Not Necessarily the News | |
---|---|
Created by | John Moffitt |
Country of origin | United States |
No. of seasons | 8 |
No. of episodes | 72 |
Production | |
Running time | 30 minutes |
Original release | |
Network | HBO |
Release | January 3, 1983 – August 26, 1990 |
Not Necessarily the News (shortened as NNTN) was an American satirical sketch comedy series first aired on HBO in September 1982 as a comedy special, and then as a series from 1983 to 1990. For most of the run, the series featured Anne Bloom, Danny Breen, Rich Hall, Mitchell Laurance, Stuart Pankin and Lucy Webb. For the final season, the series switched to a live, up-to-the-minute format and also included reports from many other correspondents including Will Durst, Merrill Markoe, Richard Rosen and Harry Shearer.
The series was the birthplace of Rich Hall's sniglets, which spawned a number of books. It also included early appearances from Jan Hooks, and, among the many writers the show employed, was the first credited professional television writing gig for Conan O'Brien, Greg Daniels, Al Jean and Mike Reiss. The show was considered an inspiration and a predecessor to future news satirical programs like The Daily Show , The Colbert Report , and Last Week Tonight , among others.
It featured sketches, parody news items, commercial parodies, and humorous bits made from overdubbing or editing actual news footage. It was based on the British series Not the Nine O'Clock News that had just ended earlier in 1982.
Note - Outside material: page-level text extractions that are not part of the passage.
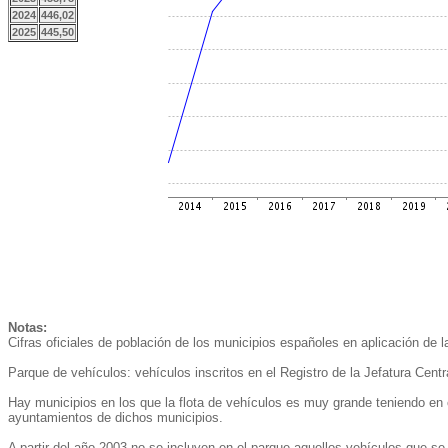
2024
446,02
2025
445,50
Notas:
Cifras oficiales de población de los municipios españoles en aplicación de 
Parque de vehículos: vehículos inscritos en el Registro de la Jefatura Centra
Hay municipios en los que la flota de vehículos es muy grande teniendo en 
ayuntamientos de dichos municipios.
A partir del año 2003 no se incluyen en el parque aquellos vehículos que se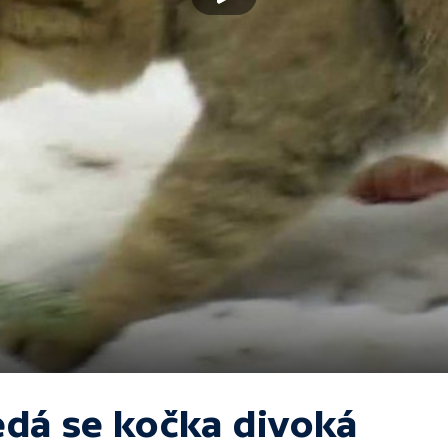
edá se kočka divoká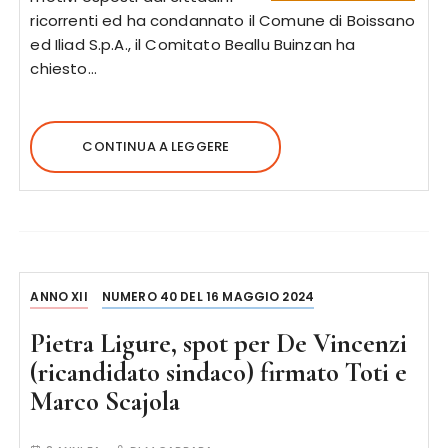
ricorrenti ed ha condannato il Comune di Boissano
ed Iliad S.p.A., il Comitato Beallu Buinzan ha
chiesto…
CONTINUA A LEGGERE
ANNO XII
NUMERO 40 DEL 16 MAGGIO 2024
Pietra Ligure, spot per De Vincenzi
(ricandidato sindaco) firmato Toti e
Marco Scajola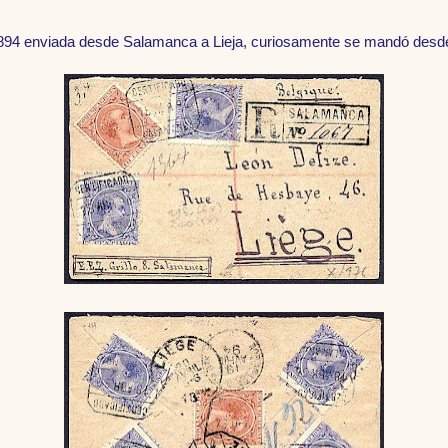
94 enviada desde Salamanca a Lieja, curiosamente se mandó desde 
Foto 2 de 2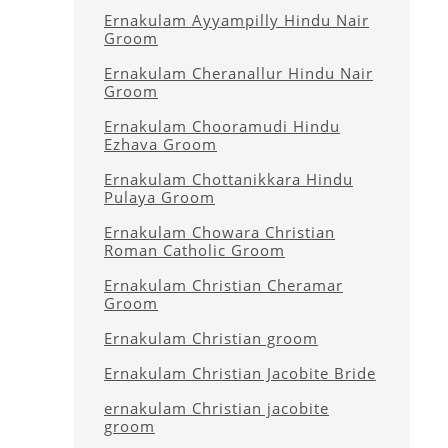
Ernakulam Ayyampilly Hindu Nair
Groom
Ernakulam Cheranallur Hindu Nair
Groom
Ernakulam Chooramudi Hindu
Ezhava Groom
Ernakulam Chottanikkara Hindu
Pulaya Groom
Ernakulam Chowara Christian
Roman Catholic Groom
Ernakulam Christian Cheramar
Groom
Ernakulam Christian groom
Ernakulam Christian Jacobite Bride
ernakulam Christian jacobite
groom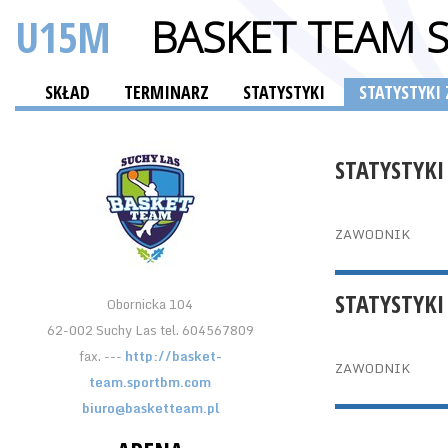
U15M
BASKET TEAM 
SKŁAD
TERMINARZ
STATYSTYKI
STATYSTYK
STATYSTYKI
ZAWODNIK
STATYSTYKI
Obornicka 104
62-002 Suchy Las tel. 604567809
fax. ---
http://basket-
ZAWODNIK
team.sportbm.com
biuro@basketteam.pl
The original format lasted until May 1989, when the series switched to a live, up-to-the-minute format in the style of Saturday Night Live's Weekend Update and Friday's Friday Edition. NNTN came to an end in December the following year with its final episode, a "Not Necessarily the Year in Review" special for 1990.
The show's first theme song was the instrumental bridge of Eric Clapton's cover of "Motherless Children". It was switched to "Hooray For The City" by Jack Mack & The Heart Attack in 1985.
The series also spawned two specialized episodes that aired as occasional specials: Not Necessarily the Year in Review, and Not Necessarily the Sniglets.
A sniglet is an often humorous word made up to describe something for which no dictionary word exists. Introduced in the 1980s TV comedy series Not Necessarily the News, sniglets were generated and published in significant numbers, along with submissions by fans, in several books by Rich Hall, beginning with his Sniglets, Sniglets for Kids, and More Sniglets in the mid-1980s.